DanielLC 22 Oct 2011 2:08 UTC
7 points
0
Alternately, a satisficer could build a maximiser. For example, if you don’t give it the ability to modify its own code. It also might build a paperclip-making Von Neumann machine that isn’t anywhere near a maximizer, but is still insanely dangerous.

I notice a satisficing agent isn’t well-defined. What happens when it has two ways of satisfying its goals? It may be possible to make a safe one if you come up with a good enough answer to that question.
- timtyler 22 Oct 2011 12:36 UTC
  3 points
  0
  Parent
  
  I notice a satisficing agent isn’t well-defined.
  
  What I usually mean by it is: maximise until some specified criterion is satisfied—and then stop.
  
  However, perhaps “satisficing” is not quite the right word for this. IMO, agents that stop are an important class of agents. I think we need a name for them—and this is one of the nearest things. In my essay, I called them “Stopping superintelligences”.
  
  What happens when it has two ways of satisfying its goals?
  
  That’s the same as with a maximiser.
  - Stuart_Armstrong 22 Oct 2011 12:54 UTC
    2 points
    0
    Parent
    
    What happens when it has two ways of satisfying its goals?
    
    That’s the same as with a maximiser.
    
    Except much more likely to come up; a maximiser facing many exactly balanced strategies in the real world is a rare occurance.
    - timtyler 22 Oct 2011 19:16 UTC
      1 point
      0
      Parent
      Well, usually you want satisfaction rapidly—and then things are very similar again.
      - DanielLC 22 Oct 2011 21:56 UTC
        1 point
        0
        Parent
        Then state that.
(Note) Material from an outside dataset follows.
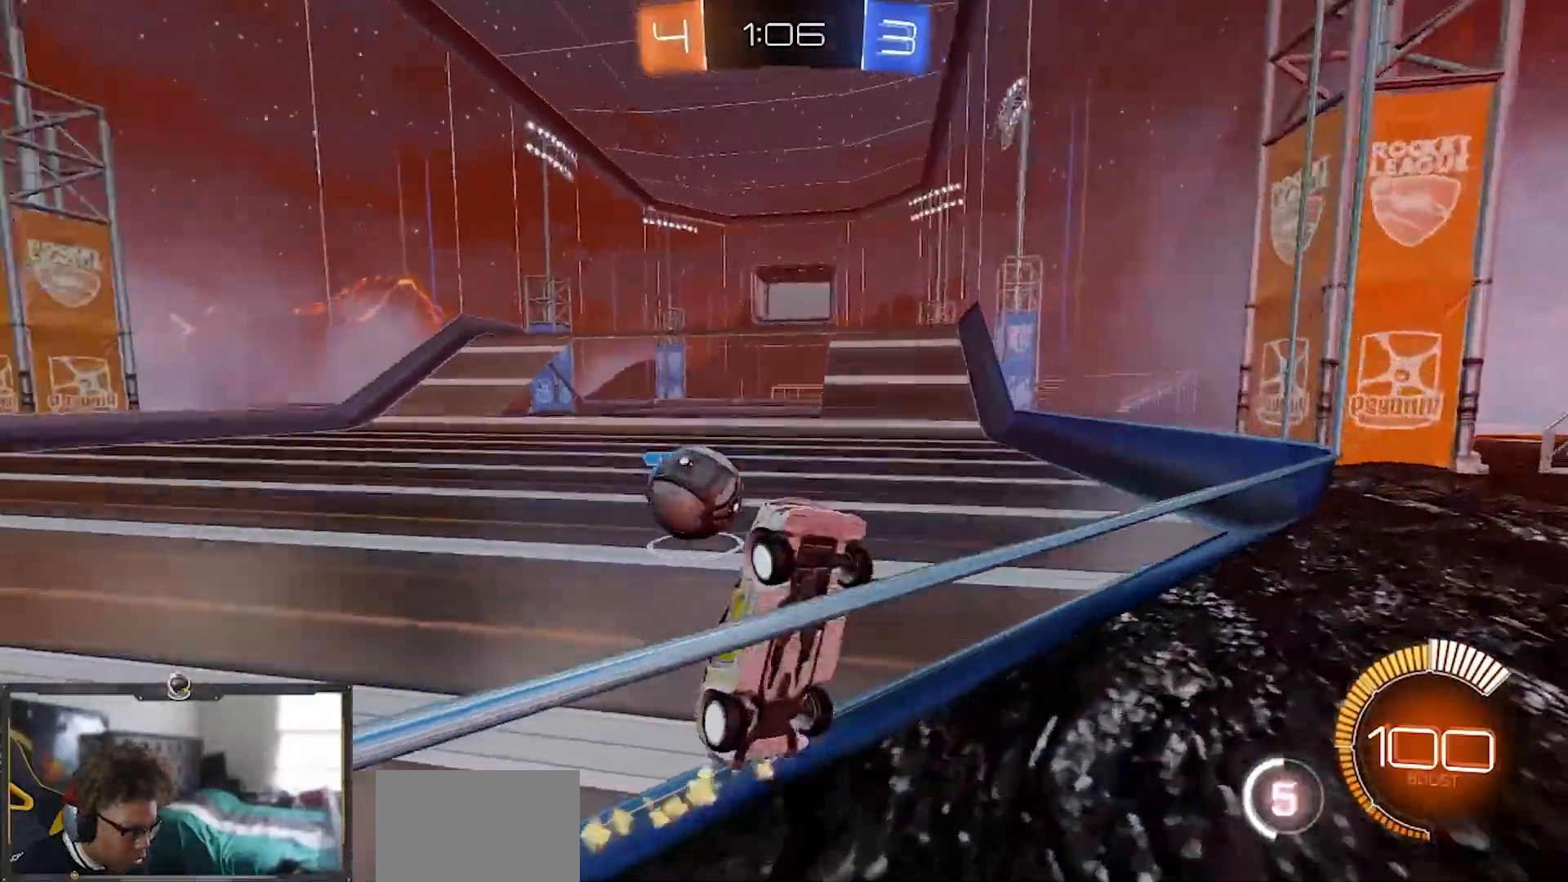
{"buttons": ["R1", "R2"], "left_stick": "right", "right_stick": "center", "events": [[33, "L1", "down"], [117, "L1", "up"]]}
It’s an inverse-of-time-until-satisfaction-is-complete maximiser.
        
        The way you defined satisfaction doesn’t really work with that. The satisficer might just decide that it has a 90% chance of producing 10 paperclips, and thus its goal is complete. There is some chance of it failing in its goal later on, but this is likely to be made up by the fact that it probably will satisfy its goals with some extra. Especially if it could self-modify.
- Stuart_Armstrong 22 Oct 2011 8:34 UTC
  1 point
  0
  Parent
  
  Alternately, a satisficer could build a maximiser.
  
  Yep. Coding “don’t unleash (or become) a maximiser or something similar” is very tricky.
  
  I notice a satisficing agent isn’t well-defined. What happens when it has two ways of satisfying its goals? It may be possible to make a safe one if you come up with a good enough answer to that question.
  
  It may be. But encoding “safe” for a satisficer sounds like it’s probably just as hard as constructing a safe utility function in the first place.